**WHAT YOU NEED TO DO:** Would you output all the lines below precisely as they stand, leaving each picture out?

**ENTRIES PROVIDED:**
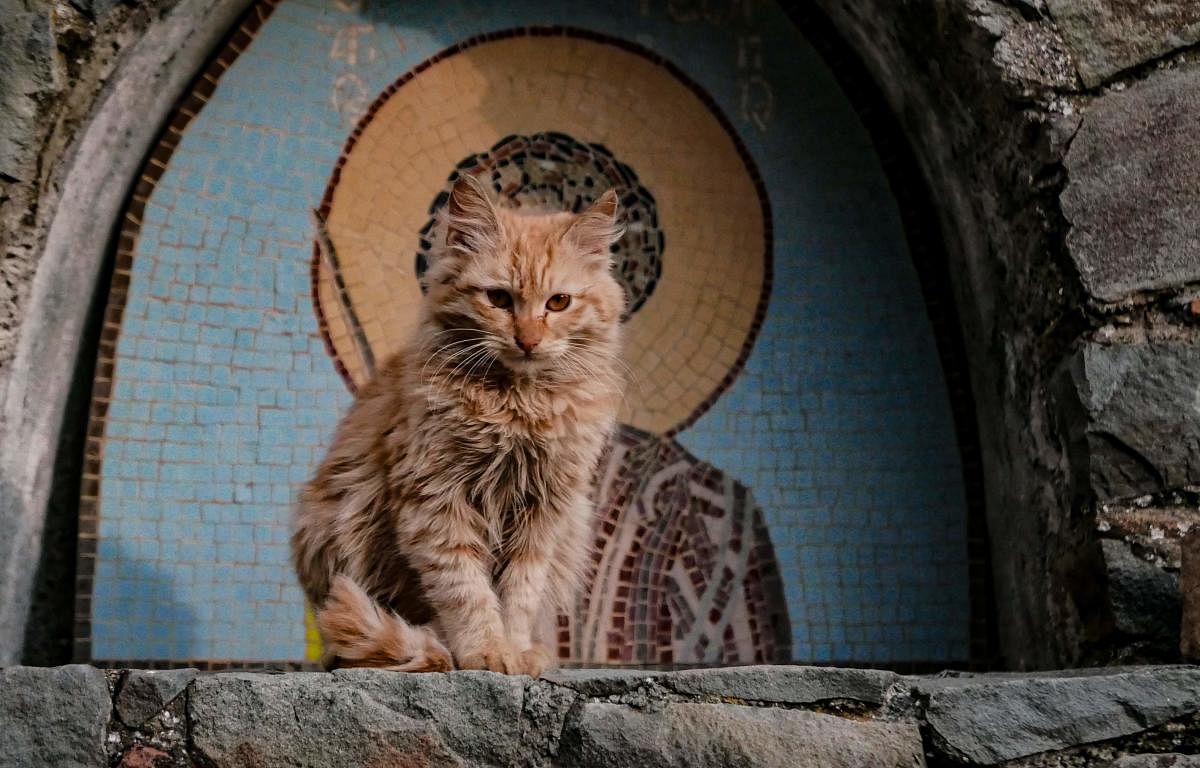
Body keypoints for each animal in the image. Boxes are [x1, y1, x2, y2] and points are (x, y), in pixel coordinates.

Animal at [291, 172, 628, 672]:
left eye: (559, 302)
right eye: (499, 299)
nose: (528, 340)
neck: (518, 406)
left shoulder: (544, 511)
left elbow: (519, 595)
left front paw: (516, 650)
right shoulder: (435, 497)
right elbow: (466, 590)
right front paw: (486, 651)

**ANSWER SECTION:**
Body keypoints for each animal in the image. Boxes are [x1, y1, x2, y2] and points are (x, y), in pixel coordinates.

Animal at [291, 172, 628, 672]:
left eye: (559, 302)
right eye: (499, 299)
nose: (528, 340)
neck: (518, 406)
left shoulder: (544, 511)
left elbow: (519, 595)
left front paw: (516, 650)
right shoulder: (435, 497)
right elbow: (466, 590)
right front paw: (486, 651)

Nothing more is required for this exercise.